When the pelvis twists out of normal alignment the right side of the pelvis, or right innominate, rotates forward or anteriorly, due to a tight, short iliopsoas muscle. The left side of the pelvis (or innominate) rotates backwards, or posteriorly, as a result of a tight, short quadratus lumborum muscle. These rotations can also cause the pelvis to move abnormally inward or outwardly. When the innominate rotates abnormally, the acetabulum, the cup portion of your hip joint, moves up or down (superiorly or inferiorly). When this happens, the head of the femur follows it and creates a short or long leg. The functional leg length discrepancy which can develop as a result of an unstable, twisted pelvis is frequently misdiagnosed as an actual leg length discrepancy.

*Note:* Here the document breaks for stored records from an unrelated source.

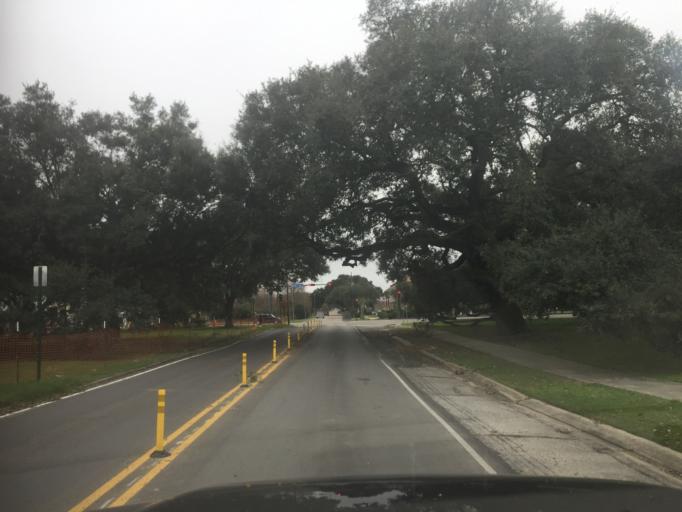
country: US
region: Louisiana
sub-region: Jefferson Parish
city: Metairie
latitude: 30.0204
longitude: -90.1064
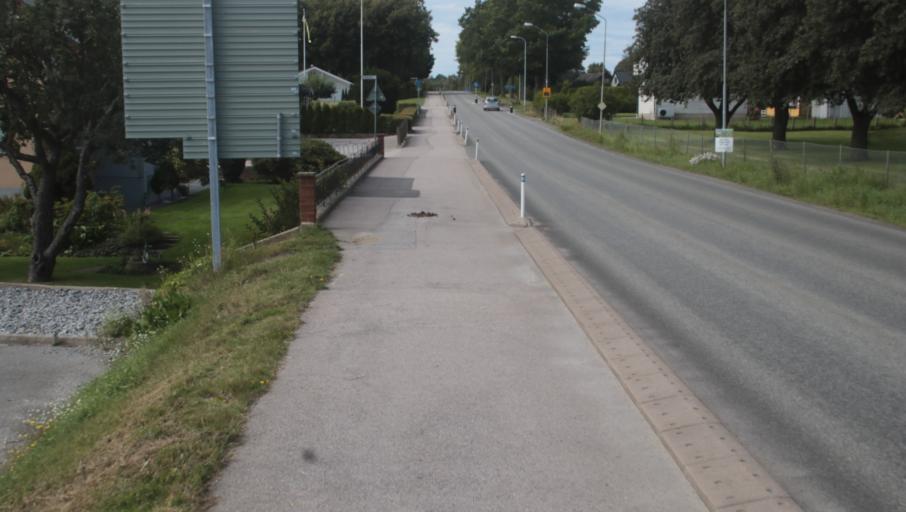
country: SE
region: Blekinge
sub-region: Karlshamns Kommun
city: Karlshamn
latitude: 56.1997
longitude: 14.8347
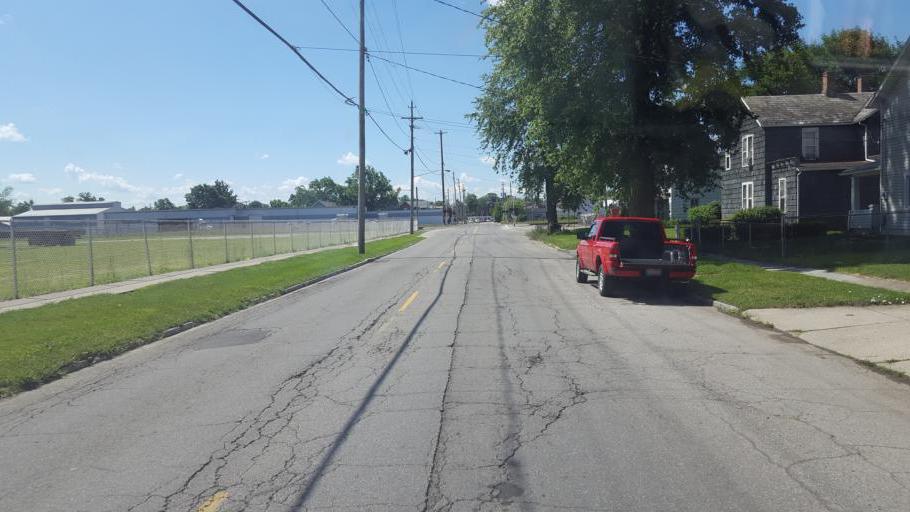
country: US
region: Ohio
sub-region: Marion County
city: Marion
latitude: 40.5920
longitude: -83.1205
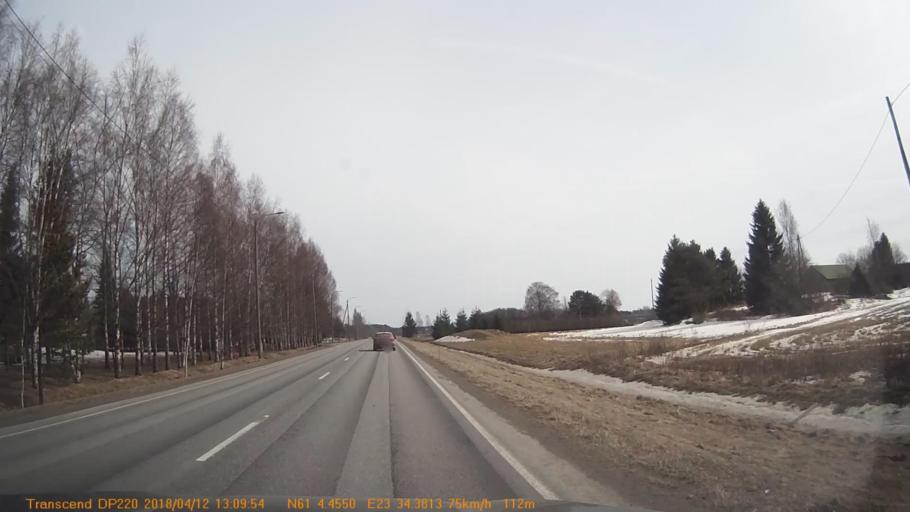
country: FI
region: Pirkanmaa
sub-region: Etelae-Pirkanmaa
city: Urjala
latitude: 61.0740
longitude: 23.5745
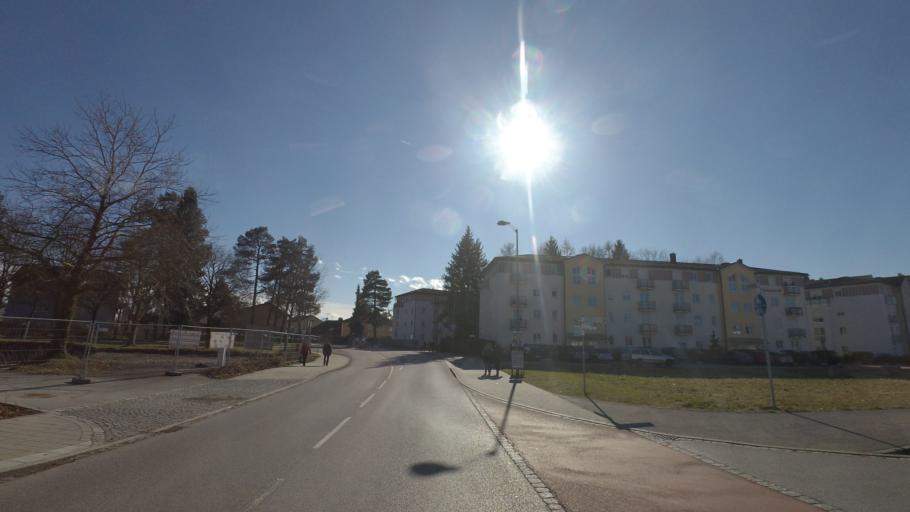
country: DE
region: Bavaria
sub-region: Upper Bavaria
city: Traunreut
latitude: 47.9635
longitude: 12.5862
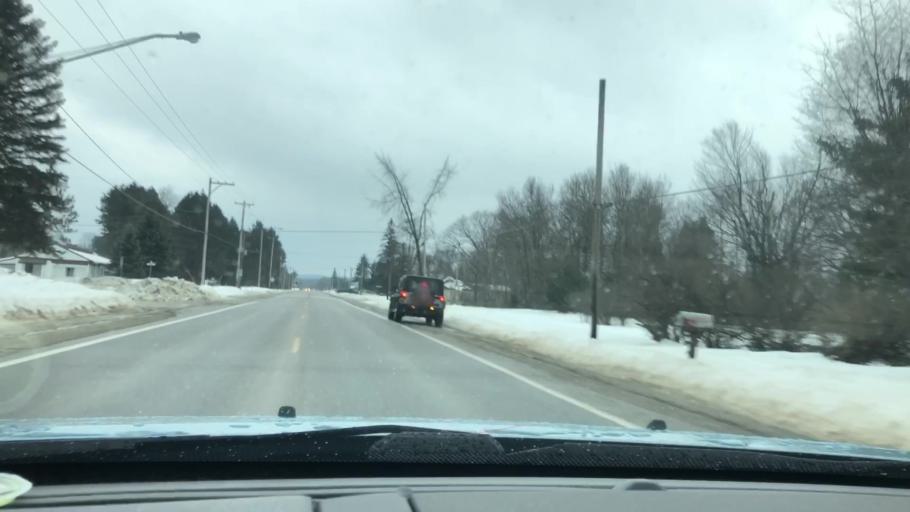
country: US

One does not want to where a lift in ones shoe to correct this functional leg length discrepancy as it only helps to support and hold the pelvis in a dysfunctional position.


The Iliopsoas muscle

To treat the “twisted pelvis” the right iliopsoas and left quadratus lumboum muscles need to be lengthened, stretched and released. Joint mobilization or manipulation should be performed to align the innominates and sacrum. Strengthening exercises should be performed in order to balance and strengthen the muscles that hold the pelvis in normal alignment. Muscle energy balancing techniques are very helpful and can be used to align and mobilize the pelvis by yourself. This technique is very helpful to decrease pain. Modalities like hot packs, cold packs, ultrasound, electrical stimulation, etc. only treat the symptoms and give only temporary relief. In fact, hot packs and heat can cause more instability if they are used over the sacroiliac ligaments, as these ligaments help hold the pelvis in normal alignment. Heat applied to these ligaments increases their plasticity and allows them to stretch and let the sacroiliac joint move abnormally. It is always safer to use ice or cold packs in this area. Hot or cold packs do nothing to correct a twisted pelvis, the real cause of your neck or back pain.